> EXERCISE TASK: Rewrite every item below, changing "street-level" to "roadside" and leaving everything else as it is. Omit the pictures from your version.

[Dataset items]
[start]

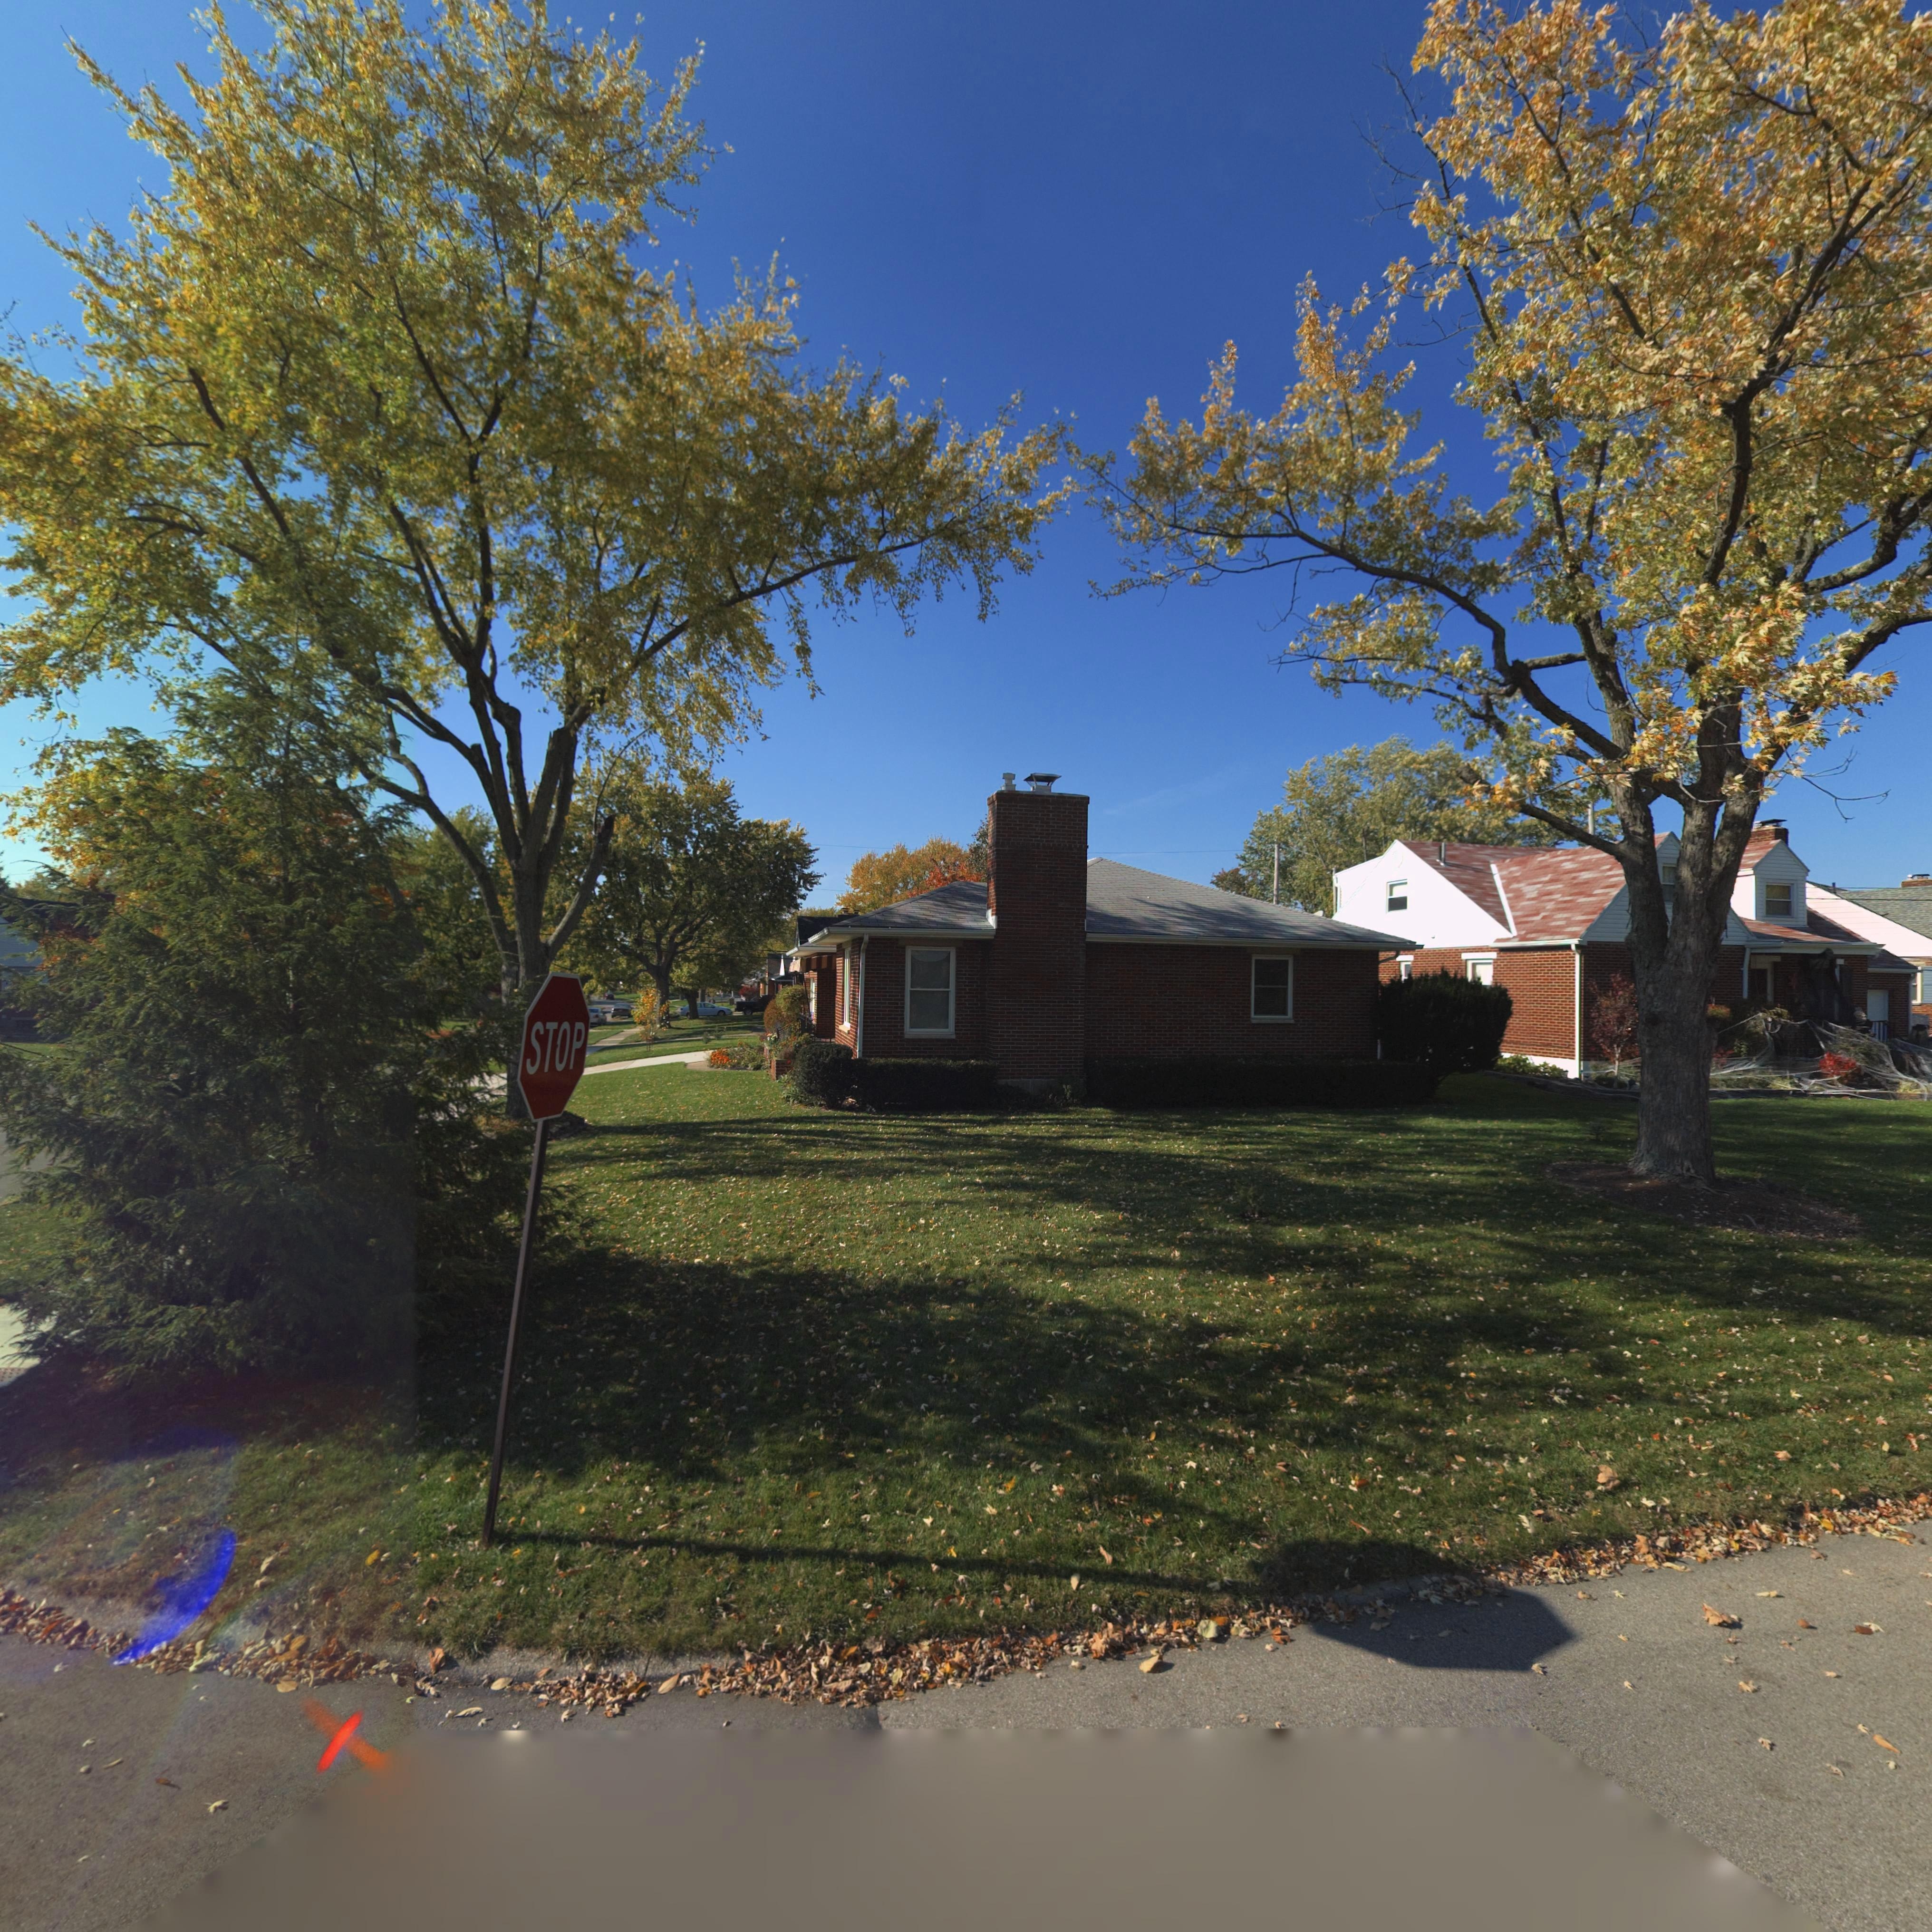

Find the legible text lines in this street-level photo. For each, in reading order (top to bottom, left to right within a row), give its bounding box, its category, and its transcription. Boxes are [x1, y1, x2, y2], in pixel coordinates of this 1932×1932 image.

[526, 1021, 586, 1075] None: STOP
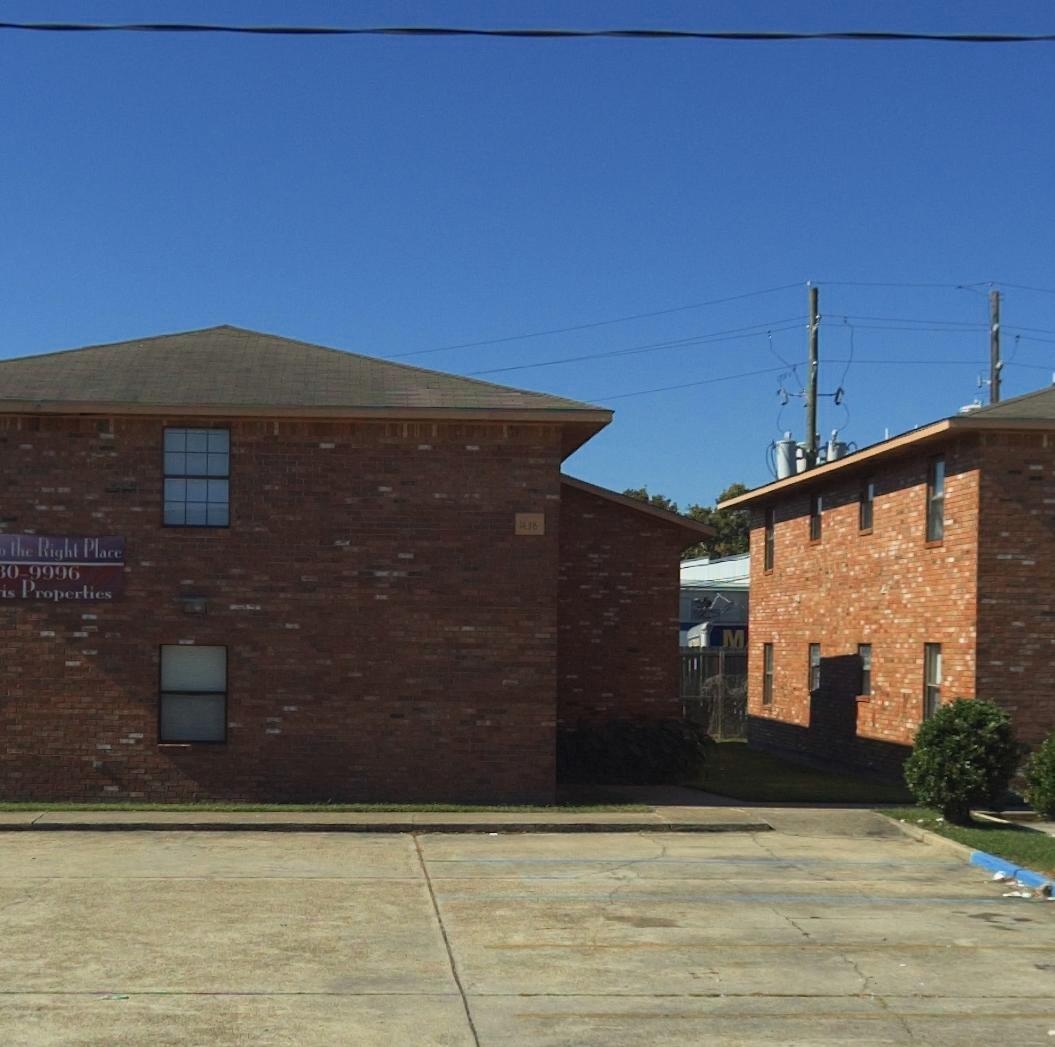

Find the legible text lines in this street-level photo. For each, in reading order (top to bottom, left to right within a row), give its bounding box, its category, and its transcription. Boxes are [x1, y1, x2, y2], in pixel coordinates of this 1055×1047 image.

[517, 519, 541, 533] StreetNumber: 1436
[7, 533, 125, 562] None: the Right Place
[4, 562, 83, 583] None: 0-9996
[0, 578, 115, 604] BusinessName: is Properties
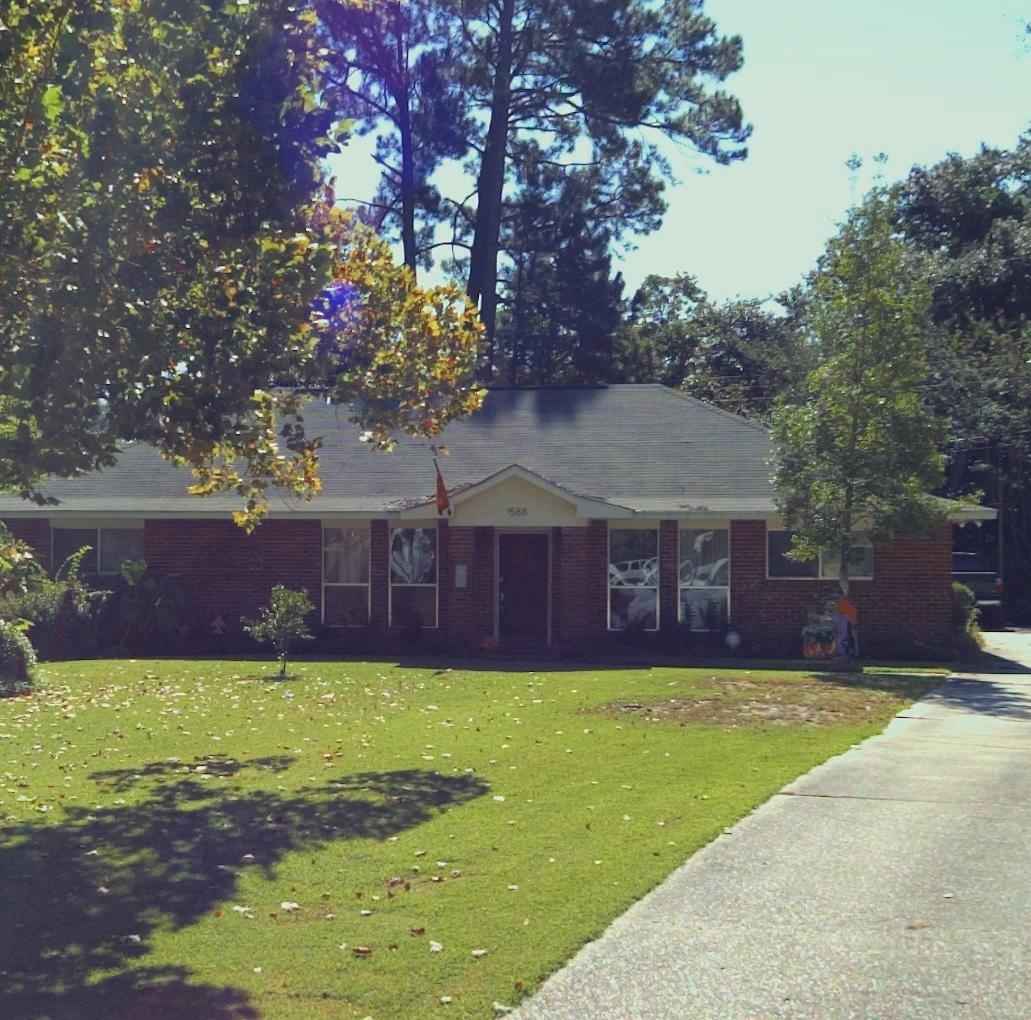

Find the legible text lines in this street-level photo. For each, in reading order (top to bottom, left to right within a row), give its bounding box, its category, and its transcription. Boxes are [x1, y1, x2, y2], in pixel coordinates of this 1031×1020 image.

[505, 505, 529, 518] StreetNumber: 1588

[end]

> PROBLEM SOLUTION:
Find the legible text lines in this roadside photo. For each, in reading order (top to bottom, left to right within a row), give its bounding box, its category, and its transcription. Boxes are [x1, y1, x2, y2], in pixel coordinates of this 1932×1932 image.

[526, 1021, 586, 1075] None: STOP

Find the legible text lines in this roadside photo. For each, in reading order (top to bottom, left to right within a row), give its bounding box, its category, and its transcription. Boxes are [x1, y1, x2, y2], in pixel coordinates of this 1055×1047 image.

[517, 519, 541, 533] StreetNumber: 1436
[7, 533, 125, 562] None: the Right Place
[4, 562, 83, 583] None: 0-9996
[0, 578, 115, 604] BusinessName: is Properties

Find the legible text lines in this roadside photo. For each, in reading order (top to bottom, left to right within a row), give its bounding box, its category, and its transcription. Boxes are [x1, y1, x2, y2], in pixel coordinates of this 1031×1020 image.

[505, 505, 529, 518] StreetNumber: 1588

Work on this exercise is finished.